[PROVIDED TEXT]:
* [PATCH v2] net: mvneta: free/request IRQ across suspend/resume
@ 2026-06-17 9:20 Yun Zhou
2026-06-17 12:49 ` Maxime Chevallier
` (2 more replies)
0 siblings, 3 replies; 6+ messages in thread
From: Yun Zhou @ 2026-06-17 9:20 UTC (permalink / raw)
To: marcin.s.wojtas, andrew+netdev, davem, edumazet, kuba, pabeni,
bigeasy, clrkwllms, rostedt
Cc: netdev, linux-kernel, linux-rt-devel, yun.zhou
On PREEMPT_RT, the mvneta IRQ handler is force-threaded. Under high
network traffic, the IRQ can enter suspend with desc->depth == 1
(masked by the oneshot mechanism between handler invocations).
During suspend, the kernel increments depth to 2 and masks the
interrupt at the MPIC level (clearing the SRC_CTL CPU routing bit,
due to IRQCHIP_MASK_ON_SUSPEND). On resume, depth is decremented
back to 1, but since it does not reach 0, the unmask is never
called. The MPIC CPU routing remains cleared, permanently disabling
interrupt delivery.
Fix by freeing the IRQ in suspend and re-requesting it in resume.

[PROBLEM 1]:
Tally the lines in the records below that contain the string "relative", treating case as significant. Reply with the number alone.

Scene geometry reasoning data
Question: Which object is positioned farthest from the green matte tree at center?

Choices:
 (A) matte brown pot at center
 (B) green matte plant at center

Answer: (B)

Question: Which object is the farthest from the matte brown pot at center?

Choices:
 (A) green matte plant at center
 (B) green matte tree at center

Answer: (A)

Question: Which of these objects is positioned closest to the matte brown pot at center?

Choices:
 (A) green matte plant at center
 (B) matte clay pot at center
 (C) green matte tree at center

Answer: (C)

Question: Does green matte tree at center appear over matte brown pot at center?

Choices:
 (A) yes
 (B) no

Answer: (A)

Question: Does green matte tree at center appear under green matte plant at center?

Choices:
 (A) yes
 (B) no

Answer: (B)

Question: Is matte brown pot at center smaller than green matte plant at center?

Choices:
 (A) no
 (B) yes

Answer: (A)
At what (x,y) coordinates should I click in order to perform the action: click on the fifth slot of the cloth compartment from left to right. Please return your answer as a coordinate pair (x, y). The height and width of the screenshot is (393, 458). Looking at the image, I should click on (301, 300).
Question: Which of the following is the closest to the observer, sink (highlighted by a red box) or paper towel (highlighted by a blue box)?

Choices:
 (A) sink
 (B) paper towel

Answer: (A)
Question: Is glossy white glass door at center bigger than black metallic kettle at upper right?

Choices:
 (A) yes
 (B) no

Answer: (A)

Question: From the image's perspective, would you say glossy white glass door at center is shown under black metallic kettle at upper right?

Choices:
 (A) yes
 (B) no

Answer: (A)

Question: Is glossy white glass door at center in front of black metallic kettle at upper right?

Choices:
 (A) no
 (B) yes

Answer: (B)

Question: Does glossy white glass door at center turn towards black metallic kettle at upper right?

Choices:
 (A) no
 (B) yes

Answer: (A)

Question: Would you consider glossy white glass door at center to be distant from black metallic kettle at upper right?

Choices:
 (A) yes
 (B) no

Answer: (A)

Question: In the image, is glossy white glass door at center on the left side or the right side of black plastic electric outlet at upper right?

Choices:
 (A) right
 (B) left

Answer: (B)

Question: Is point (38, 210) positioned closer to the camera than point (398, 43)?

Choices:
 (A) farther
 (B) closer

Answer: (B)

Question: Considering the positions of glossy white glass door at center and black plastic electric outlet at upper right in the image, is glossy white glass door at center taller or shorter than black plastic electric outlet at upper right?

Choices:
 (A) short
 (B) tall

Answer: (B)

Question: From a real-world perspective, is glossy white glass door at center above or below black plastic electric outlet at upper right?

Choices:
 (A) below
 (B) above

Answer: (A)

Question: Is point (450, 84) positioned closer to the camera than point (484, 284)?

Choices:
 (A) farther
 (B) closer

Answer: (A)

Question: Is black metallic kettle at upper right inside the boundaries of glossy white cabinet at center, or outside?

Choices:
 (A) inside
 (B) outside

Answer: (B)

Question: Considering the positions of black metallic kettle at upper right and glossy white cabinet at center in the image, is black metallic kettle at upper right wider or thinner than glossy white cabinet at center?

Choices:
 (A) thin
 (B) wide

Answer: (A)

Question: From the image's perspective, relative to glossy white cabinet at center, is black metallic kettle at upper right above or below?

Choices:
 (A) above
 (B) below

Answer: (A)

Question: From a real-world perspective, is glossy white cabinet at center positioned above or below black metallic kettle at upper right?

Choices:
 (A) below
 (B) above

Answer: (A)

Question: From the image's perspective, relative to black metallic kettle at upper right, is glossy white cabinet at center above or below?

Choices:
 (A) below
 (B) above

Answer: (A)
* * *
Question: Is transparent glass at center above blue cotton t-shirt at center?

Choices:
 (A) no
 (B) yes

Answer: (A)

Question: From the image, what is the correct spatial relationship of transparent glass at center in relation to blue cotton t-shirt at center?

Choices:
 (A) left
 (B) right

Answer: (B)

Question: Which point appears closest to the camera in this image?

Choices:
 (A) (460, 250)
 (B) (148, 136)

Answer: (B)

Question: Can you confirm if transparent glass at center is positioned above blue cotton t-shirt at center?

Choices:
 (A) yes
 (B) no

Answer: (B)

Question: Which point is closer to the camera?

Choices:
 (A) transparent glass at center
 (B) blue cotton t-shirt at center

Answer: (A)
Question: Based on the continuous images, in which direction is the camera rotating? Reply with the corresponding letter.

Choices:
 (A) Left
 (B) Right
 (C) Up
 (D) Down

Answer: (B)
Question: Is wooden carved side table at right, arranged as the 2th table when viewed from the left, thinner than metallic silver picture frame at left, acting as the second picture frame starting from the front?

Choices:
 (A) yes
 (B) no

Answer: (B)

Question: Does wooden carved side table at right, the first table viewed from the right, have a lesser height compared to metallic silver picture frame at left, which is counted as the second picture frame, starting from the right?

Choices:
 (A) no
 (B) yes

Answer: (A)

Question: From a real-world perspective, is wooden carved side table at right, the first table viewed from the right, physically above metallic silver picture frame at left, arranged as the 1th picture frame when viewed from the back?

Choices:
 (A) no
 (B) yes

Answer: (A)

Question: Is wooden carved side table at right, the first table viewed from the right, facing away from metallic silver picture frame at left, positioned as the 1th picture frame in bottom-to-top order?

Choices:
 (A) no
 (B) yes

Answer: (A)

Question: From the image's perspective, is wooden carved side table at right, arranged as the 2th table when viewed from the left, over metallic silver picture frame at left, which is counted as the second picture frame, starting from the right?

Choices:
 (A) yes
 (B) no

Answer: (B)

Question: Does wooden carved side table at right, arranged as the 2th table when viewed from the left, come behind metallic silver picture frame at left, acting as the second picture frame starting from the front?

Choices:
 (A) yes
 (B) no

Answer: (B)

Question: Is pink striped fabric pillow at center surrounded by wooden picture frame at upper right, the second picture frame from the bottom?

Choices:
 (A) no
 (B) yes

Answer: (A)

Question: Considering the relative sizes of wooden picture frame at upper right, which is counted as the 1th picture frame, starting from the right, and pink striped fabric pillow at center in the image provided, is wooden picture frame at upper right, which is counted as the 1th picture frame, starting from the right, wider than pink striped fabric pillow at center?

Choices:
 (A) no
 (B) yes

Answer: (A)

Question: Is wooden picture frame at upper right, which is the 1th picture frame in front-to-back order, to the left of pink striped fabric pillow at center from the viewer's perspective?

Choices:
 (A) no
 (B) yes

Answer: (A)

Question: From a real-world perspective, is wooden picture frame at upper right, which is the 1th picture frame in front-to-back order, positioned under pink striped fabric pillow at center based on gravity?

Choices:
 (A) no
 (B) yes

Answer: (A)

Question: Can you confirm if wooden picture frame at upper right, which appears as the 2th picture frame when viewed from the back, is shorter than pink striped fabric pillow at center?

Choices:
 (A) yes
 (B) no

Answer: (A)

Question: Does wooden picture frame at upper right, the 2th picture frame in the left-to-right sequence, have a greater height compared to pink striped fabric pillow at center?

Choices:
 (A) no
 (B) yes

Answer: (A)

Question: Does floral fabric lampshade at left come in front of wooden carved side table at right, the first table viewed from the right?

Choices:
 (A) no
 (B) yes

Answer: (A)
==
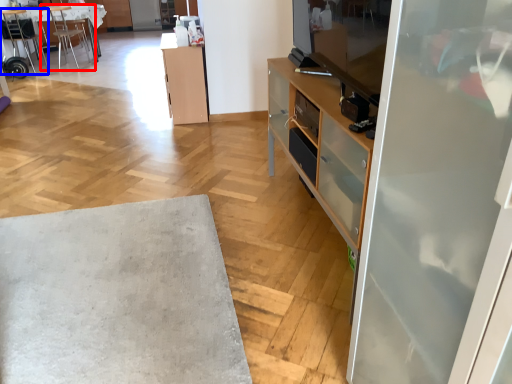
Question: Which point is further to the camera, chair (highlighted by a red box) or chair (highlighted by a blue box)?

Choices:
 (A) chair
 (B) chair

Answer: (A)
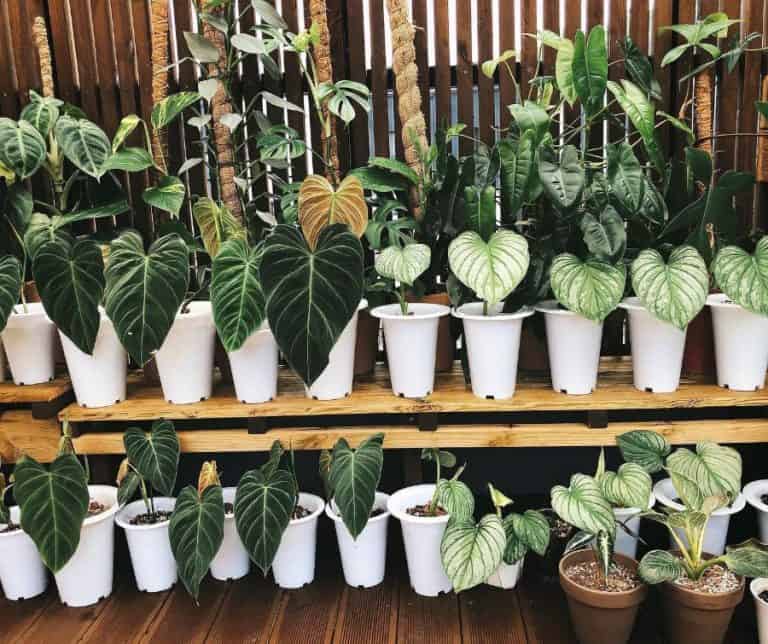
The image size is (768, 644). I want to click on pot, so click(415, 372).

[PROBLEM 2]:
Retype the passage of the mvneta patch that starts with "0 siblings, 3" and goes on through "between handler invocations).".

[TASK OUTPUT 1]:
3

[TASK OUTPUT 2]:
0 siblings, 3 replies; 6+ messages in thread
From: Yun Zhou @ 2026-06-17 9:20 UTC (permalink / raw)
To: marcin.s.wojtas, andrew+netdev, davem, edumazet, kuba, pabeni,
bigeasy, clrkwllms, rostedt
Cc: netdev, linux-kernel, linux-rt-devel, yun.zhou
On PREEMPT_RT, the mvneta IRQ handler is force-threaded. Under high
network traffic, the IRQ can enter suspend with desc->depth == 1
(masked by the oneshot mechanism between handler invocations).